Les écologies créoles de l’océan Indien constituent le dernier chapitre de ce numéro. Cette dernière section propose un itinéraire dans des rapports au monde et aux vivants émergeant des sociétés créoles mauricienne et réunionnaise. Bruno Cunniah s’intéresse, dans son article, à un pan moins exploré de la pensée du Mauricien Malcolm de Chazal et propose de considérer son travail comme une pensée « écosophique » avant la lettre. En prenant pour objet de son étude un recueil plus discret de l’œuvre chazalienne, Les Contes de Morne Plage, l’auteur avance l’idée que ces histoires, loin d’être destinées aux enfants, véhiculent une conception du monde dans laquelle les rapports entre règnes et espèces sont poreux. Cette contribution nous invite à envisager Malcolm de Chazal et son œuvre à partir de la perspective écologique, proposant de nouvelles pistes interprétatives de la pensée de l’auteur de Petrusmok. Toujours à l’île Maurice, Marie Kala nous livre, à la croisée des études écologiques et postcoloniales, une lecture du court récit d’Ananda Devi, La Vie de Joséphin le fou, en s’attachant à explorer les espaces dans la perspective bachelardienne du « dehors » et du « dedans ». En plaçant au centre de sa réflexion la notion d’insularité, l’auteure envisage les violences inhérentes à l’histoire de l’île qu’elle rapproche des inquiétudes écologiques traversant le récit et le personnage.
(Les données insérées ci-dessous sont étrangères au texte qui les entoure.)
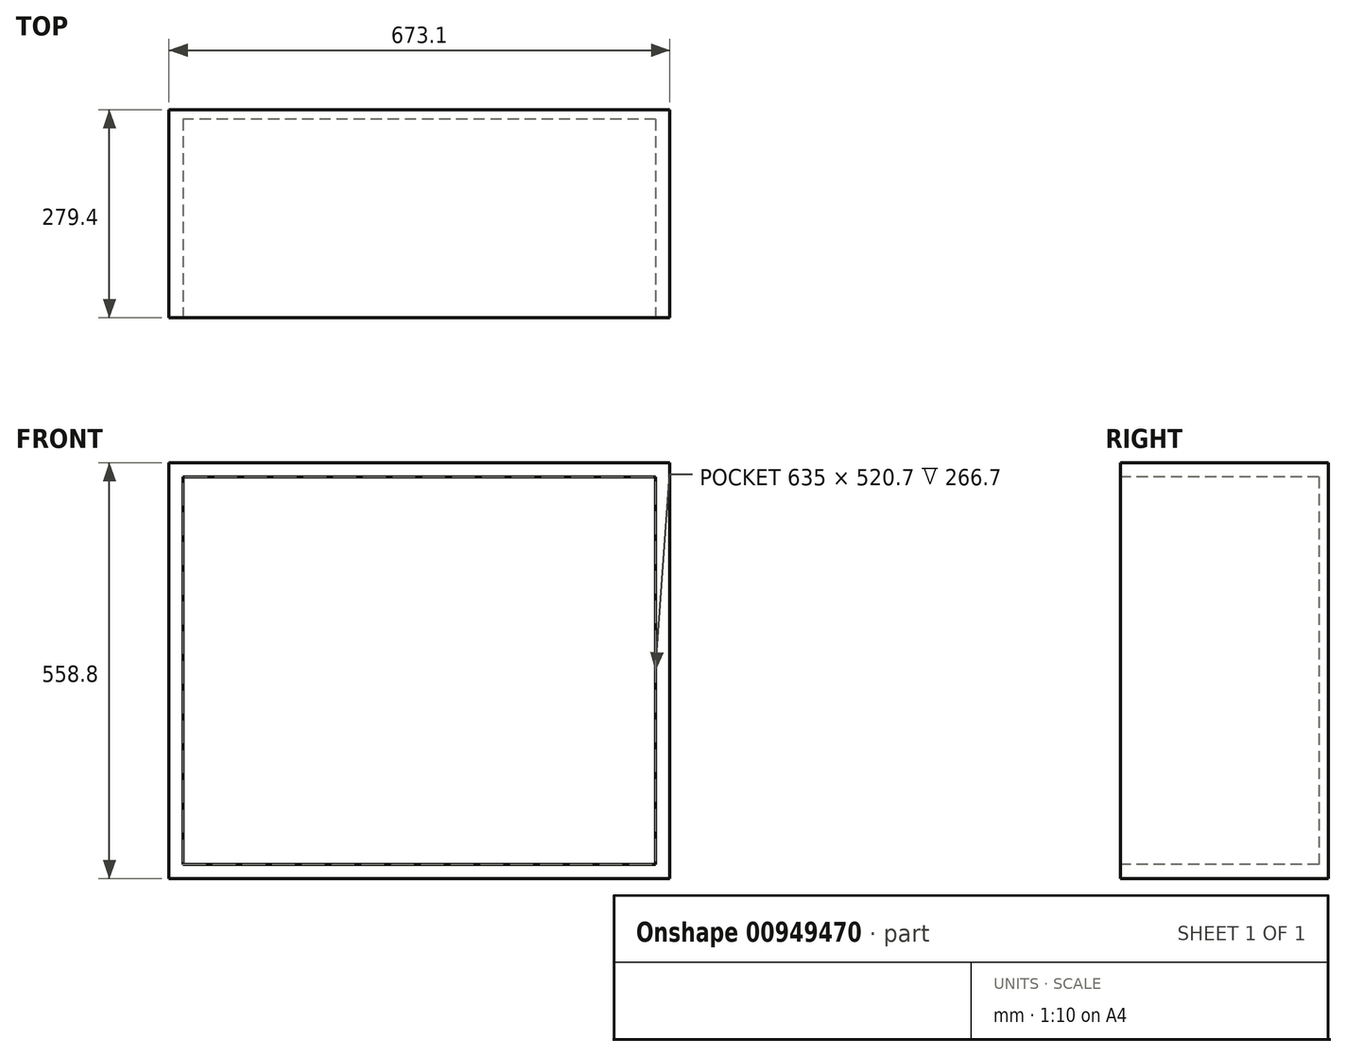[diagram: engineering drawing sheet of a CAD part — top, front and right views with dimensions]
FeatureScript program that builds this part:
annotation { "Feature Type Name" : "Feature", "Feature Type Description" : "" }
export const myFeature = defineFeature(function(context is Context, id is Id, definition is map)
    precondition{}
    {
        {
            var Q0;
            Q0=qCreatedBy(makeId("Front.planeOp"),FACE);
            var sketch = newSketch(context, id + "F0", { "sketchPlane" : qUnion([Q0])});
            skLineSegment(sketch, "E0.bottom", {"start": v(-336.55, 279.4) * mm, "end": v(336.55, 279.4) * mm});
            skLineSegment(sketch, "E0.top", {"start": v(-336.55, -279.4) * mm, "end": v(336.55, -279.4) * mm});
            skLineSegment(sketch, "E0.left", {"start": v(-336.55, 279.4) * mm, "end": v(-336.55, -279.4) * mm});
            skLineSegment(sketch, "E0.right", {"start": v(336.55, 279.4) * mm, "end": v(336.55, -279.4) * mm});
            skPoint(sketch, "E0.middle", {"position": v(0, 0) * mm});
            skSolve(sketch);
        }
        {
            var Q0;
            Q0=makeQuery(id+"F0.imprint","IMPRINT",FACE,{"disambiguationData":[TD([[makeQuery(id+"F0.imprint","IMPRINT",EDGE,{"derivedFrom":sQuery(id+"F0.wireOp",EDGE,"E0.bottom")}),-1.0]])]});
            extrude(context, id + "F1", {"entities" : qUnion([Q0]), "endBound" : BoundingType.SYMMETRIC, "depth" : 279.4 * mm});
        }
        {
            var Q0;
            Q0=makeQuery(id+"F1.opExtrude","CAP_FACE",FACE,{"disambiguationData":[OSD([sQuery(id+"F0.wireOp",EDGE,"E0.bottom"),sQuery(id+"F0.wireOp",EDGE,"E0.top"),sQuery(id+"F0.wireOp",EDGE,"E0.left"),sQuery(id+"F0.wireOp",EDGE,"E0.right")])],"isStart":false});
            var sketch = newSketch(context, id + "F2", { "sketchPlane" : qUnion([Q0])});
            skLineSegment(sketch, "E1.bottom", {"start": v(317.5, 260.35) * mm, "end": v(-317.5, 260.35) * mm});
            skLineSegment(sketch, "E1.top", {"start": v(317.5, -260.35) * mm, "end": v(-317.5, -260.35) * mm});
            skLineSegment(sketch, "E1.left", {"start": v(317.5, 260.35) * mm, "end": v(317.5, -260.35) * mm});
            skLineSegment(sketch, "E1.right", {"start": v(-317.5, 260.35) * mm, "end": v(-317.5, -260.35) * mm});
            skPoint(sketch, "E1.middle", {"position": v(0, 0) * mm});
            skSolve(sketch);
        }
        {
            var Q0;
            Q0=qSketchRegion(id+"F2",true);
            var Q1;
            Q1=makeQuery(id+"F1.opExtrude","CAP_FACE",FACE,{"disambiguationData":[OSD([sQuery(id+"F0.wireOp",EDGE,"E0.bottom"),sQuery(id+"F0.wireOp",EDGE,"E0.top"),sQuery(id+"F0.wireOp",EDGE,"E0.left"),sQuery(id+"F0.wireOp",EDGE,"E0.right")])],"isStart":true});
            extrude(context, id + "F3", {"entities" : qUnion([Q0]), "operationType" : NewBodyOperationType.REMOVE, "oppositeDirection" : true, "endBoundEntityFace" : qUnion([Q1]), "depth" : 266.7 * mm});
        }
        {
            var Q0;
            Q0=makeQuery(id+"F1.opExtrude","CAP_FACE",FACE,{"disambiguationData":[OSD([sQuery(id+"F0.wireOp",EDGE,"E0.bottom"),sQuery(id+"F0.wireOp",EDGE,"E0.top"),sQuery(id+"F0.wireOp",EDGE,"E0.left"),sQuery(id+"F0.wireOp",EDGE,"E0.right")])],"isStart":false});
            cPlane(context, id + "F4", {"entities" : qUnion([Q0]), "cplaneType" : CPlaneType.OFFSET, "offset" : .15 * mm, "width" : 150 * mm, "height" : 150 * mm});
        }
    });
Enfin, la série de toiles Les pionniers de Félix Duclassan, située sur les coulées du Grand Brûlée au sud de l’île de La Réunion, permet d’envisager une écologie créole de l’océan Indien. Les végétaux affleurant sur la surface des toiles proposent au spectateur de scruter le paysage réunionnais en suivant les traces des spectres de son histoire. Au-delà des portraits de certaines plantes pionnières, l’artiste semble nous inviter à être attentif aux récits dont sont porteurs ces végétaux.